2. Rich Schema Mode (Advanced)
In this mode, context (terms, examples, references) is not injected into the prompt text. Instead, it is structured inside the input JSON object itself for each segment. This allows for granular, segment-level context.
Placeholders
Most placeholders are disabled in this mode because the data is in the JSON.
| Placeholder | Behavior in Schema Mode |
|---|---|
%SOURCELANG% |
Active. Replaced with the source language name. |
%TARGETLANG% |
Active. Replaced with the target language name. |
%TERMS% |
Removed. (Data is in the terms JSON field). |
%FORBIDDENTERMS% |
Removed. (Data is in the forbidden_terms JSON field). |
%REFERENCES% |
Removed. (Data is in the references JSON field). |
%EXAMPLES% |
Removed. (Data is in memoq_examples or internal_examples JSON fields). |
Input Data Structure
The LLM receives the prompt followed by a rich JSON object. Your prompt must instruct the LLM to read this structure.
"segment1": {
"source_text": "The text to translate.",
"terms": { "term": "translation" },
"forbidden_terms": [ { "source": "bad_term", "forbid": ["avoid_this"] } ],
"references": [ "Similar sentence context..." ],
"memoq_examples": [ { "source": "Old source", "target": "Old target" } ],
"maxlength": 100
},
...
}
JSON Fields
The keys used in the input JSON can be customized in the Processing Settings.
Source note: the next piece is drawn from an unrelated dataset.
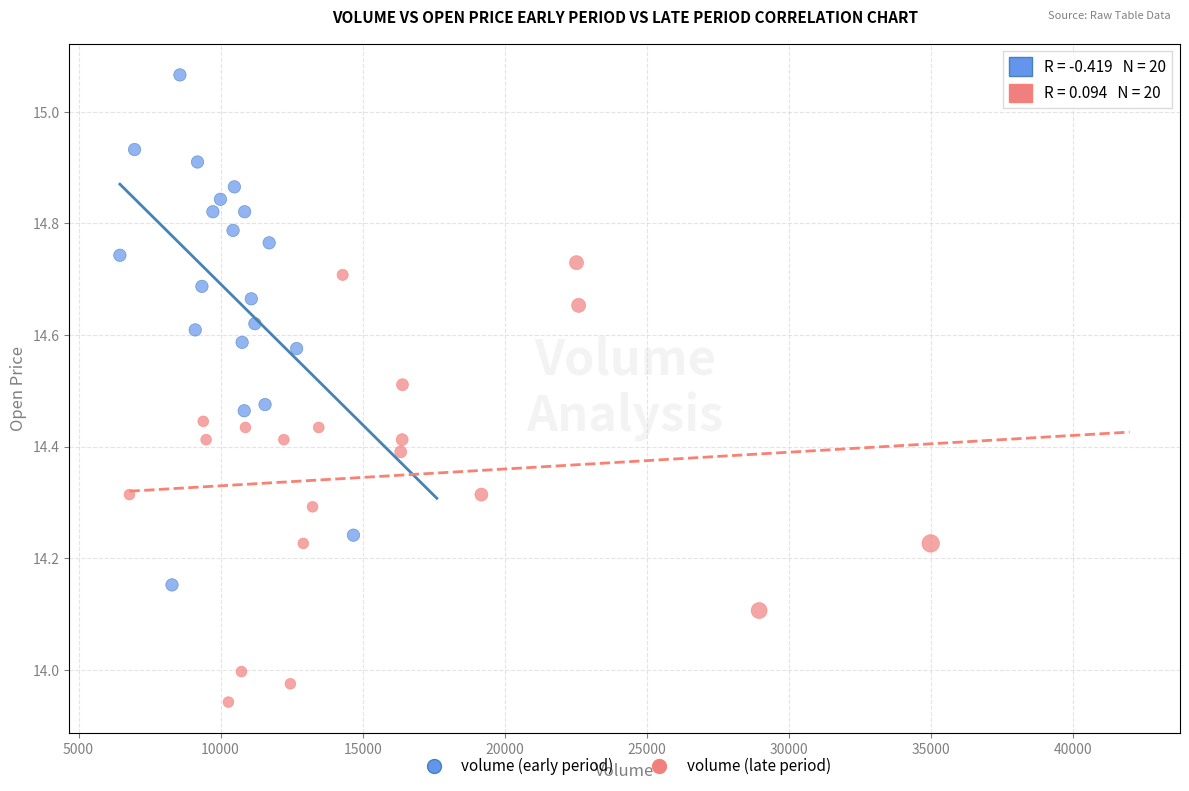

Which series reaches the minimum Y coordinate?

volume (late period)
The defaults are:
source_text: The segment text to be translated.target_text: Existing target text (if any).terms: Dictionary of mandatory terms for this segment.forbidden_terms: List of terms to avoid for this segment.references: Contextual reference text specific to this segment.memoq_examples: TM matches from MemoQ.internal_examples: Fuzzy matches from within the current file batch.comments: Comments from the XLIFF file.maxlength: The maximum allowed length for the translation (if > 0).
Example Schema Prompt
Input Structure:
The input is a JSON object where each key (e.g., "segment1") represents a text segment. Each segment value is an object containing:
- `source_text`: The text to translate.
- `terms`: A dictionary of mandatory terminology (source -> target).
- `forbidden_terms`: A list of terms to avoid.
- `references`: Contextual reference text.
- `memoq_examples` / `internal_examples`: Previous translation examples for style/consistency.
- `maxlength`: Maximum allowed length for the translation (if > 0).
Instructions:
Translate each `source_text` into %TARGETLANG%.
- Strictly adhere to the `terms` provided for each segment.
- Use `examples` and `references` to guide your style and consistency.
- Return a single JSON object where keys match the input (e.g., "segment1") and values are the translated strings.